AIM OF THE TASK.
Only the lines from the one that contains "pruebas de Windows](#windows-evidence-collection)" through the final line of the entries should be repeated, exactly as written.

DATA IN THIS EXERCISE.
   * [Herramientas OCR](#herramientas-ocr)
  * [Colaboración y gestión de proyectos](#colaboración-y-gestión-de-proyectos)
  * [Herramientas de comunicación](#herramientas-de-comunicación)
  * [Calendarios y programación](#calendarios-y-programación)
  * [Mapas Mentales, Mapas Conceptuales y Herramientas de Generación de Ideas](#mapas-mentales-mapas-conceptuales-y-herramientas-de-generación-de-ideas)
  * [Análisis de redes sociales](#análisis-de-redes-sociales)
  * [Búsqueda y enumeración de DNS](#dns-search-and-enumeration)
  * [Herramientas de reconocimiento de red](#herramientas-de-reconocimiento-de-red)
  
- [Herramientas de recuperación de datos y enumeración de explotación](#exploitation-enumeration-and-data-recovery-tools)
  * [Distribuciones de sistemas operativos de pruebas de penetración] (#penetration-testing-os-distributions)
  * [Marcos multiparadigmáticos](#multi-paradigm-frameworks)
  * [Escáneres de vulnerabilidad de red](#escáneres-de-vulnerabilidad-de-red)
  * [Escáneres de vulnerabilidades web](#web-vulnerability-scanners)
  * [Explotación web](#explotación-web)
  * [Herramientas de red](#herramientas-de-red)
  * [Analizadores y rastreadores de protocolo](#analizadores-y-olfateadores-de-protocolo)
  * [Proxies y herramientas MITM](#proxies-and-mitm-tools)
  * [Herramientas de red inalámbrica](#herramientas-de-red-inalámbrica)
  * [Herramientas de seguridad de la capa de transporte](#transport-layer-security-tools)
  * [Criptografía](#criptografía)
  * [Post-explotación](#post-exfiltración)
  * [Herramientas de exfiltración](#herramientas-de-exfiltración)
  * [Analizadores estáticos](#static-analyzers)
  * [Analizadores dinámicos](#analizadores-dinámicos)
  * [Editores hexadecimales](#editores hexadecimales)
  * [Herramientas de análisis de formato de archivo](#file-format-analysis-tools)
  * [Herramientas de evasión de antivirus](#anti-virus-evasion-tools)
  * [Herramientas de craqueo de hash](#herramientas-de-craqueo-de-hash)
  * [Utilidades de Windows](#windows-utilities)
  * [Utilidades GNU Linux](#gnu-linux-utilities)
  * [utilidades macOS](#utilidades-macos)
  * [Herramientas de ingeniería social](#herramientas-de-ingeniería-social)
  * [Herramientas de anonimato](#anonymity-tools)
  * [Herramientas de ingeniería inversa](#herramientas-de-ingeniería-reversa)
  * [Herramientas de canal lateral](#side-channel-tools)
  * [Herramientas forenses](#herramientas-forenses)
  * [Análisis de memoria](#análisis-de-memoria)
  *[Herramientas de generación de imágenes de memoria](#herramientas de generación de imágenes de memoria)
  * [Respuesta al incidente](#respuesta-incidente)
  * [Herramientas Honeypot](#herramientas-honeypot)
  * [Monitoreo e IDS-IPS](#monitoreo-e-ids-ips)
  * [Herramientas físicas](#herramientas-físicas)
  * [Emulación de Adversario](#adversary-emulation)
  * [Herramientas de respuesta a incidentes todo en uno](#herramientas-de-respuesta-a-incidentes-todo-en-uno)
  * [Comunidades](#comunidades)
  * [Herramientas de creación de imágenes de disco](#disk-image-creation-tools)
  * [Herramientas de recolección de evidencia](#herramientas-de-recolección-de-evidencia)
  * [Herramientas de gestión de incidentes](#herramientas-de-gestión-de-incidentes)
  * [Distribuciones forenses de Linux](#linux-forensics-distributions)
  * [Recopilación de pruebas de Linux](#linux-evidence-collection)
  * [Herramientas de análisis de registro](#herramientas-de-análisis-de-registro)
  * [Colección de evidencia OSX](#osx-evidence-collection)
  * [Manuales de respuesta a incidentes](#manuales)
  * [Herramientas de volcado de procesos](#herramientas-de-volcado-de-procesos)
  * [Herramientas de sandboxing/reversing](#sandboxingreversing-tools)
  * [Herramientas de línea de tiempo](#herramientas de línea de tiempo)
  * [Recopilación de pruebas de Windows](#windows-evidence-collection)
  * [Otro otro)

RESULT.
  * [Recopilación de pruebas de Windows](#windows-evidence-collection)
  * [Otro otro)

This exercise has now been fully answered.